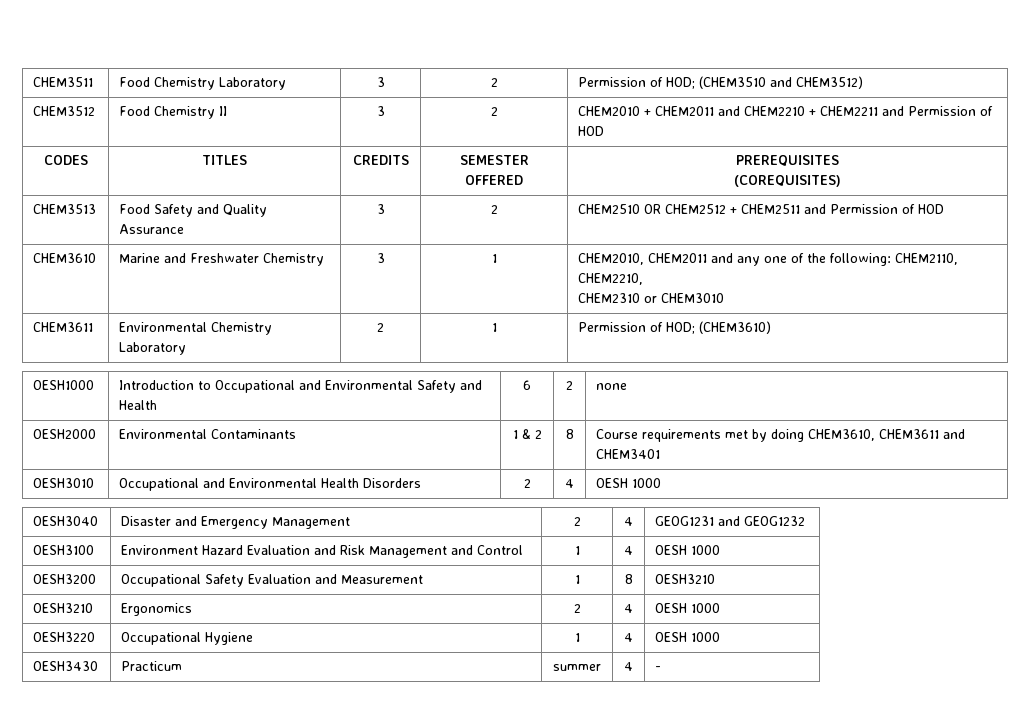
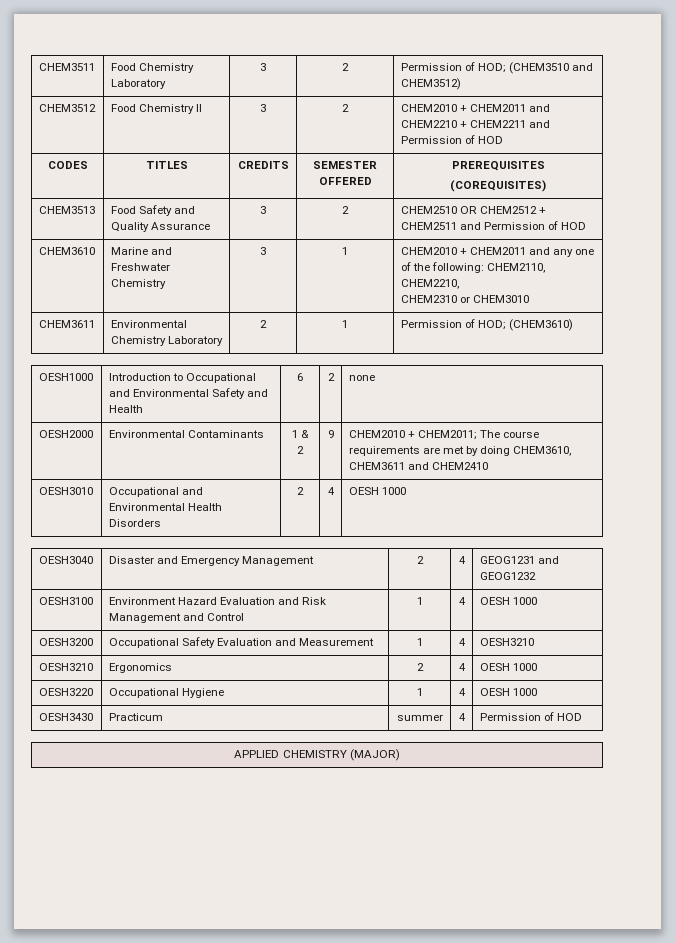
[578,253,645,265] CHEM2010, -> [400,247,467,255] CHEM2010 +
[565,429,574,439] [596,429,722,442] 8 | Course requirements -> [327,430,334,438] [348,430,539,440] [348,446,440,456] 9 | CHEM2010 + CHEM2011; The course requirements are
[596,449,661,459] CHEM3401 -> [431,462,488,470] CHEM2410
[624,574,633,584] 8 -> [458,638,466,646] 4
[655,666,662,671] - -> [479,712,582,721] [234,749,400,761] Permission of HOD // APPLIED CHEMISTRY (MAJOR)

* * * *

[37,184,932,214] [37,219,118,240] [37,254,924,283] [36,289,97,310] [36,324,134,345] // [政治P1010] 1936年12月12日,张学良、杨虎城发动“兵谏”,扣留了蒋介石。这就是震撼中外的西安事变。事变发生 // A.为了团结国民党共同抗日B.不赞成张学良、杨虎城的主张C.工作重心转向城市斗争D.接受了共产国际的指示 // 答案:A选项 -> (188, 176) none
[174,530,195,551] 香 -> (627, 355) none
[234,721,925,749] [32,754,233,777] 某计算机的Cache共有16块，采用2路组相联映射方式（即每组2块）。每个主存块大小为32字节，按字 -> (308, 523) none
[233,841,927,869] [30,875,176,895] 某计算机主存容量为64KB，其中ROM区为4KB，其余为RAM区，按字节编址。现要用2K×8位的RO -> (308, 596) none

* * * *

# Problem to solve
Begin with the line above that has "[624,574,633,584] 8 -> [458,638,466,646] 4" and continue through the line that has "[655,666,662,671] - ->", setting each one down exactly. Stop there.

# Exercise answer
[624,574,633,584] 8 -> [458,638,466,646] 4
[655,666,662,671] - -> [479,712,582,721] [234,749,400,761] Permission of HOD // APPLIED CHEMISTRY (MAJOR)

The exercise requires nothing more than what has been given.